─── EXCERTO PARA LEITURA ───
Acabámos a segunda temporada exactamente com Hagen Forster a ter de tomar uma decisão. Devido aos seus serviços exemplares ao Partido Nazi foi-lhe oferecido um posto de direcção num campo de concentração na Polónia, uma daquelas ofertas que “não se podem recusar”. No início da terceira temporada Hagen Forster chega precisamente a Lisboa para investigar o caso de um colega da Gestapo que apareceu morto. Infelizmente, só sabemos o que aconteceu a Forster entre temporadas no último episódio e é bastante importante, portanto não posso revelar o spoiler.
Mas vamos lá ao que nos interessa mais nesta temporada. Acreditem ou não, o submarino vem a Portugal! Mas não sem antes passar por muitas aventuras.
Na Alemanha, dois rapazes menores, um deles órfão de guerra, andam a roubar carteiras. Apanhados, são obrigados a inscrever-se como “voluntários” para os submarinos (a Alemanha já não tinha homens suficientes no exército) para não irem presos (ou pior).
Entretanto, um personagem sobreviveu, afinal, das temporadas anteriores: o engenheiro naval Robert Ehrenberg, que também participou no motim que expulsou Klaus do submarino para o lançar à deriva no oceano. Tudo isto foi muito bem falsificado no diário de bordo, mas o pai de Klaus, o comandante veterano Wilhelm Hoffmann, altamente respeitado como herói de guerra, percebe que o diário de bordo é uma falsificação e exige saber o que aconteceu ao filho.
O que aconteceu ao filho é que foi parar aos Estados Unidos, onde divulga segredos técnicos sobre os submarinos em troca de exílio. Uma vez que foi descoberto, a família Hoffmann está a passar um mau bocado na Alemanha, mas tudo tem sido escondido do comandante reformado (devido, lá está, à sua condição venerada). Todos lhe dizem que o filho morreu no mar, ninguém se atreve a dizer-lhe que o filho é um traidor à pátria.
Ora, daquilo que percebi, são exactamente estes segredos técnicos que estão a inverter a batalha naval no Atlântico. Os U-Boots eram o terror dos mares, mas actualmente os aliados desenvolveram uma tecnologia que os detecta a grande profundidade e os submarinos do Reich têm sido sistematicamente dizimados pela Armada inglesa. É aqui que entra o comandante Jack Swinburne (um dos últimos papéis do falecido Ray Stevenson), um verdadeiro assassino de submarinos, que está a usar a guerra para se vingar da morte do filho, não importa os meios para atingir os fins. O seu filho, empregado na marinha mercante, pertencia a uma frota de navios que deviam ser escoltados por vasos de guerra, mas assim que chegaram os submarinos alemães os navios tiveram ordens para retirar e abandonar os barcos de mercadorias à sua sorte porque os britânicos não podiam dar-se ao luxo de perder mais navios. (Segundo as críticas que li, algo parecido com este episódio aconteceu mesmo na vida real.) Com a nova tecnologia, a dinâmica da batalha naval do Atlântico muda e agora são os navios ingleses que andam à caça de submarinos, o que Swinburne vai aproveitar por falta de outra missão na vida.
───
▶ _COMPLETE O SEGUINTE_
(1) Transcreva sem alterações a passagem do texto sobre a terceira temporada que começa nas palavras "Entretanto, um personagem" e termina depois de "aconteceu ao filho.".
(2) Retome o texto sobre a terceira temporada da série de submarinos a partir do ponto em que termina.
─── DADOS APRESENTADOS ───
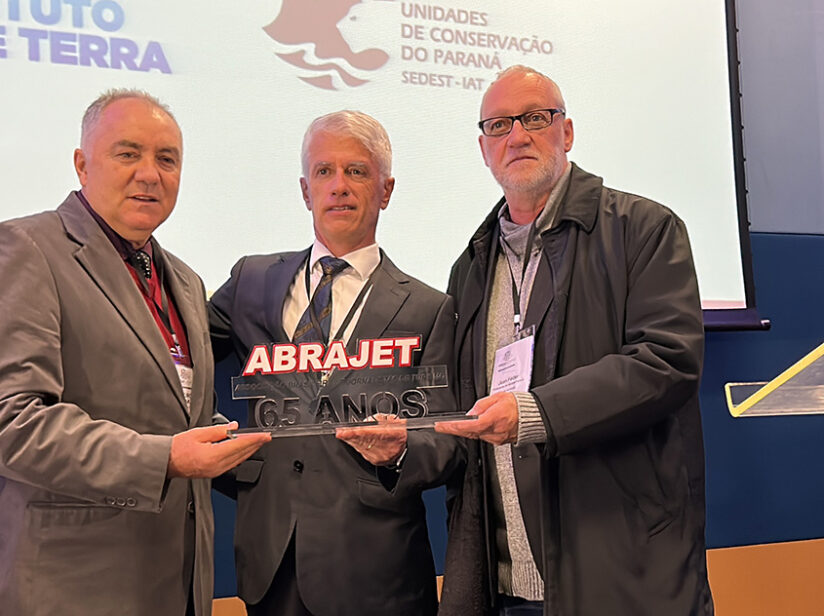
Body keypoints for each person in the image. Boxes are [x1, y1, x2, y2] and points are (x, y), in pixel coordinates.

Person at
───
▶ _LISTA DE RESPOSTAS_
(1)
Entretanto, um personagem sobreviveu, afinal, das temporadas anteriores: o engenheiro naval Robert Ehrenberg, que também participou no motim que expulsou Klaus do submarino para o lançar à deriva no oceano. Tudo isto foi muito bem falsificado no diário de bordo, mas o pai de Klaus, o comandante veterano Wilhelm Hoffmann, altamente respeitado como herói de guerra, percebe que o diário de bordo é uma falsificação e exige saber o que aconteceu ao filho.

(2)
Na Alemanha, o engenheiro Robert Ehrenberg, devido às falcatruas com que pactuou no diário de bordo de Klaus, escapou a outro destacamento, mas apercebe-se de que o novo Comandante do submarino U-949 é um jovem imberbe acabado de sair da escola naval que não tem competência para comandar. Ehrenberg também sofreu uma tragédia pessoal: a sua casa foi bombardeada e a mulher e o filho morreram. Agora vive no seu próprio barco, atracado no cais. Uma coisa leva à outra e Ehrenberg voluntaria-se para um novo destacamento no U-949, onde acaba por ser ele a comandar uma tripulação inexperiente e mal preparada. Devido à incompetência do novo comandante, o submarino parte para o mar depois de sofrer um acidente indesculpável que não o deixa nas melhores condições. O leme não funciona muito bem e o U-949 tem tendência a ziguezaguear. É nestas circunstâncias que o U-949 se cruza no oceano com o implacável Swinburne que acaba de afundar uma frota de U-Boots, mas com a sua grande experiência Ehrenberg escapa-lhe por um triz. Swinburne consegue identificar o submarino fugitivo e chama-lhe jocosamente Herr ZigZag, empreendendo de seguida uma perseguição que recorda o capitão Ahab atrás da Moby Dick, o que não passa despercebido ao imediato do navio que o recorda precisamente de Moby Dick e que tenta devolver a razão ao comandante cego de vingança. Aliás, os confrontos entre o submarino U-949 e o navio de Swimburne (vai haver mais) estão muito bem filmados e dão-nos uma perspectiva muito nítida do que está a acontecer. Eu nunca mais olharei para um simples jogo de Batalha Naval da mesma maneira! Aproveito para realçar como “Das Boot”, não se focando em nazis mas nos soldados alemães recrutados para a guerra, nos consegue fazer torcer por ambos os lados. Estes marinheiros não são nazis, a maioria nem queria lá estar, e são igualmente vítimas da guerra, carne para canhão.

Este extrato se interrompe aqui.